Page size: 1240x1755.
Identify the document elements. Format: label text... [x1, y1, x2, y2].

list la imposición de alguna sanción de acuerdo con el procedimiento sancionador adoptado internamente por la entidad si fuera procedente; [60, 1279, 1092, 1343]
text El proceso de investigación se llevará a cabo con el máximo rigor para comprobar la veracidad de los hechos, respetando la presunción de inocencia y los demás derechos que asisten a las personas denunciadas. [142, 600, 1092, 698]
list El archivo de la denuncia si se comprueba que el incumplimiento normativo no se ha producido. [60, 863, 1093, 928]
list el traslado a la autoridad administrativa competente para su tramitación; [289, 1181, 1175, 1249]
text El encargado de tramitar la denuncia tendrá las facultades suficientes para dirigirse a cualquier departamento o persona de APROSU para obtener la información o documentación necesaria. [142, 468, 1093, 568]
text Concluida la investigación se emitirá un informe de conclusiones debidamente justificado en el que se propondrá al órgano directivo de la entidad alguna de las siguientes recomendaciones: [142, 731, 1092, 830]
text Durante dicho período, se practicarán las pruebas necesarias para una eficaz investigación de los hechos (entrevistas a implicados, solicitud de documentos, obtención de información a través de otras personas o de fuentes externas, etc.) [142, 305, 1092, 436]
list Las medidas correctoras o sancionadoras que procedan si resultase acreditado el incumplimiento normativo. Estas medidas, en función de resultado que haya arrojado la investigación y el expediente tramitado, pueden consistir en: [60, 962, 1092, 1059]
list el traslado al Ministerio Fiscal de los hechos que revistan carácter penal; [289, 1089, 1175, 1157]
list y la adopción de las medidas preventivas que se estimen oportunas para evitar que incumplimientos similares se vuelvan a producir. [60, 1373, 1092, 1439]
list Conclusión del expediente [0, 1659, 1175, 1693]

→ Work to be completed:
Write out every line of the entries above verbatim, without changing any characters.

→ Exercise result:
Page size: 1240x1755.
Identify the document elements. Format: label text... [x1, y1, x2, y2].

list la imposición de alguna sanción de acuerdo con el procedimiento sancionador adoptado internamente por la entidad si fuera procedente; [60, 1279, 1092, 1343]
text El proceso de investigación se llevará a cabo con el máximo rigor para comprobar la veracidad de los hechos, respetando la presunción de inocencia y los demás derechos que asisten a las personas denunciadas. [142, 600, 1092, 698]
list El archivo de la denuncia si se comprueba que el incumplimiento normativo no se ha producido. [60, 863, 1093, 928]
list el traslado a la autoridad administrativa competente para su tramitación; [289, 1181, 1175, 1249]
text El encargado de tramitar la denuncia tendrá las facultades suficientes para dirigirse a cualquier departamento o persona de APROSU para obtener la información o documentación necesaria. [142, 468, 1093, 568]
text Concluida la investigación se emitirá un informe de conclusiones debidamente justificado en el que se propondrá al órgano directivo de la entidad alguna de las siguientes recomendaciones: [142, 731, 1092, 830]
text Durante dicho período, se practicarán las pruebas necesarias para una eficaz investigación de los hechos (entrevistas a implicados, solicitud de documentos, obtención de información a través de otras personas o de fuentes externas, etc.) [142, 305, 1092, 436]
list Las medidas correctoras o sancionadoras que procedan si resultase acreditado el incumplimiento normativo. Estas medidas, en función de resultado que haya arrojado la investigación y el expediente tramitado, pueden consistir en: [60, 962, 1092, 1059]
list el traslado al Ministerio Fiscal de los hechos que revistan carácter penal; [289, 1089, 1175, 1157]
list y la adopción de las medidas preventivas que se estimen oportunas para evitar que incumplimientos similares se vuelvan a producir. [60, 1373, 1092, 1439]
list Conclusión del expediente [0, 1659, 1175, 1693]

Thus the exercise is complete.